Retype every row below word for word, leaving out the pictures.
━━ Data for this exercise ━━
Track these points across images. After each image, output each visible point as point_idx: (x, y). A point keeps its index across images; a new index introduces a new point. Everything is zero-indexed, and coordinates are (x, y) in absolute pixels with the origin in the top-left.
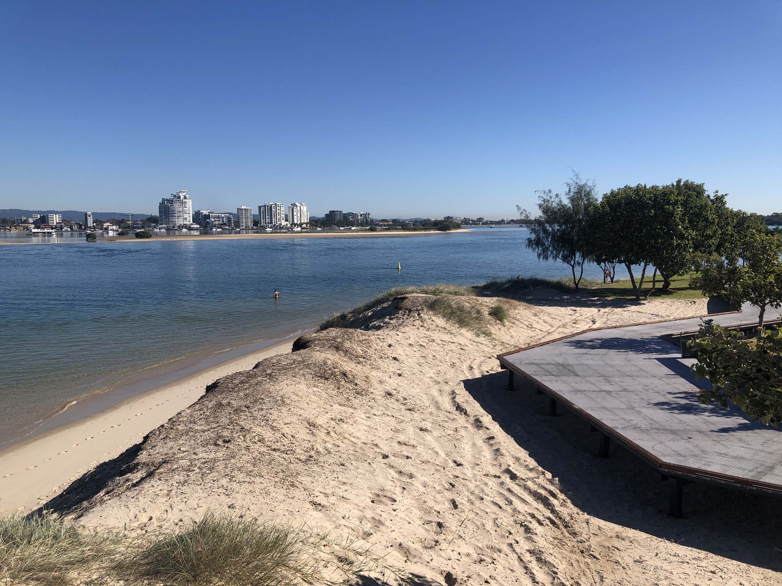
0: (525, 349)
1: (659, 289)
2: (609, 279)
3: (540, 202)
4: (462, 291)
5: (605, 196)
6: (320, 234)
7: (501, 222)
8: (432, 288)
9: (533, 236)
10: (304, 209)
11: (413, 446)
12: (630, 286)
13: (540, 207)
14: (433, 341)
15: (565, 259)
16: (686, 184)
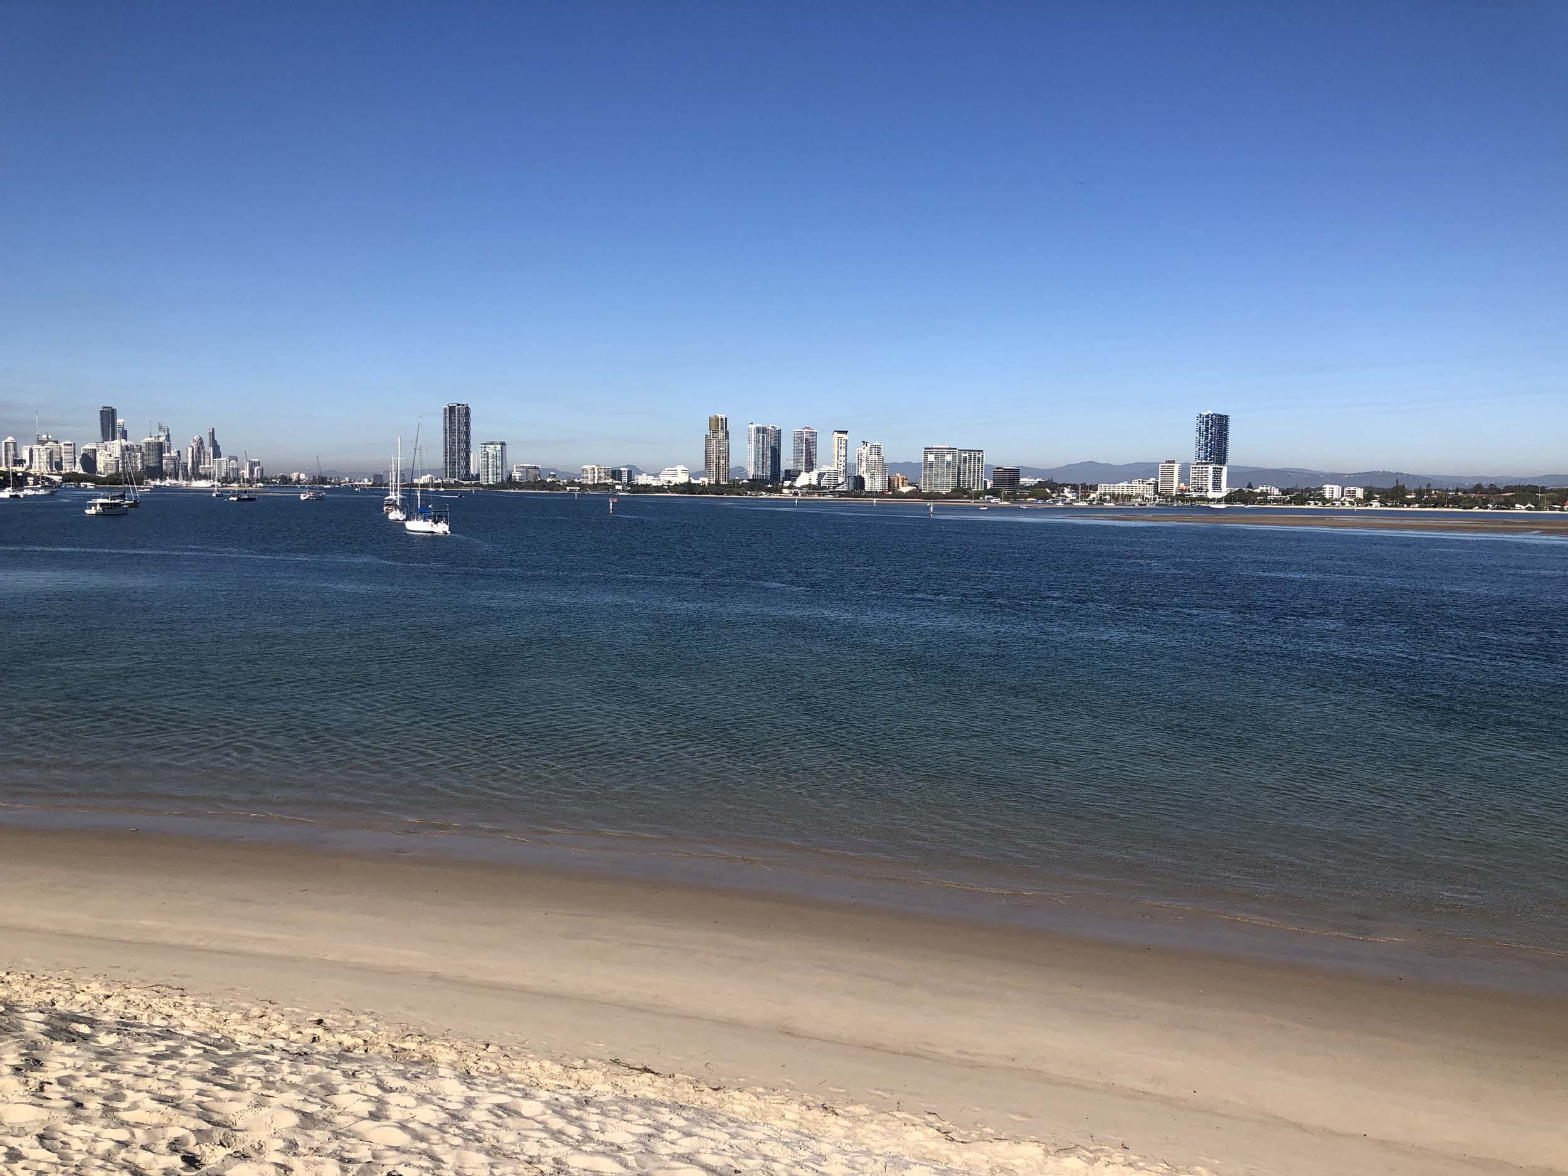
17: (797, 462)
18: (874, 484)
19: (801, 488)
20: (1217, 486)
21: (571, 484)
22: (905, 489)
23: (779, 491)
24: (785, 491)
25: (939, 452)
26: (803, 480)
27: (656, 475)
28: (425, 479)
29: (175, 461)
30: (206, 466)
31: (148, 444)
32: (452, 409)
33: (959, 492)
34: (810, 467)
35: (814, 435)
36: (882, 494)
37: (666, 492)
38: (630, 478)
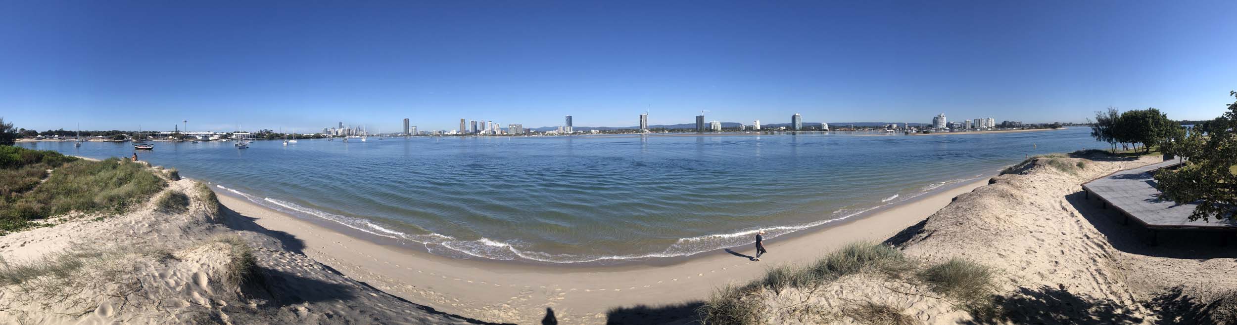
0: (1092, 181)
1: (1145, 152)
2: (1125, 149)
3: (1097, 116)
4: (1063, 156)
5: (1122, 115)
6: (1000, 131)
7: (1082, 125)
8: (1050, 155)
9: (1094, 132)
10: (993, 120)
11: (1044, 227)
12: (1135, 152)
13: (1097, 118)
14: (1051, 178)
15: (1109, 141)
16: (1153, 109)
17: (481, 128)
18: (498, 133)
19: (481, 135)
20: (570, 131)
21: (432, 133)
22: (505, 134)
23: (476, 135)
25: (512, 126)
26: (482, 132)
27: (449, 132)
28: (400, 135)
29: (352, 132)
30: (358, 133)
32: (405, 119)
33: (517, 134)
34: (483, 130)
35: (484, 122)
36: (500, 135)
37: (451, 136)
38: (443, 133)
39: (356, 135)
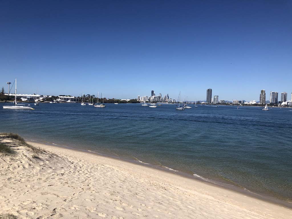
17: (282, 100)
19: (283, 105)
21: (231, 104)
23: (277, 105)
24: (279, 106)
26: (283, 103)
28: (203, 103)
29: (162, 99)
30: (167, 100)
31: (158, 97)
32: (209, 90)
34: (285, 101)
35: (286, 94)
37: (251, 105)
38: (243, 102)
39: (165, 102)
━━━
Your response |
Track these points across images. After each image, output each visible point as point_idx: (x, y). A point keeps its index across images; a new index introduces a new point. Everything is zero-indexed, and coordinates are (x, y) in absolute pixels with the origin in the top-left.
0: (525, 349)
1: (659, 289)
2: (609, 279)
3: (540, 202)
4: (462, 291)
5: (605, 196)
6: (320, 234)
7: (501, 222)
8: (432, 288)
9: (533, 236)
10: (304, 209)
11: (413, 446)
12: (630, 286)
13: (540, 207)
14: (433, 341)
15: (565, 259)
16: (686, 184)
17: (797, 462)
18: (874, 484)
19: (801, 488)
20: (1217, 486)
21: (571, 484)
22: (905, 489)
23: (779, 491)
24: (785, 491)
25: (939, 452)
26: (803, 480)
27: (656, 475)
28: (425, 479)
29: (175, 461)
30: (206, 466)
31: (148, 444)
32: (452, 409)
33: (959, 492)
34: (810, 467)
35: (814, 435)
36: (882, 494)
37: (666, 492)
38: (630, 478)
0: (1092, 181)
1: (1145, 152)
2: (1125, 149)
3: (1097, 116)
4: (1063, 156)
5: (1122, 115)
6: (1000, 131)
7: (1082, 125)
8: (1050, 155)
9: (1094, 132)
10: (993, 120)
11: (1044, 227)
12: (1135, 152)
13: (1097, 118)
14: (1051, 178)
15: (1109, 141)
16: (1153, 109)
17: (481, 128)
18: (498, 133)
19: (481, 135)
20: (570, 131)
21: (432, 133)
22: (505, 134)
23: (476, 135)
25: (512, 126)
26: (482, 132)
27: (449, 132)
28: (400, 135)
29: (352, 132)
30: (358, 133)
32: (405, 119)
33: (517, 134)
34: (483, 130)
35: (484, 122)
36: (500, 135)
37: (451, 136)
38: (443, 133)
39: (356, 135)
17: (282, 100)
19: (283, 105)
21: (231, 104)
23: (277, 105)
24: (279, 106)
26: (283, 103)
28: (203, 103)
29: (162, 99)
30: (167, 100)
31: (158, 97)
32: (209, 90)
34: (285, 101)
35: (286, 94)
37: (251, 105)
38: (243, 102)
39: (165, 102)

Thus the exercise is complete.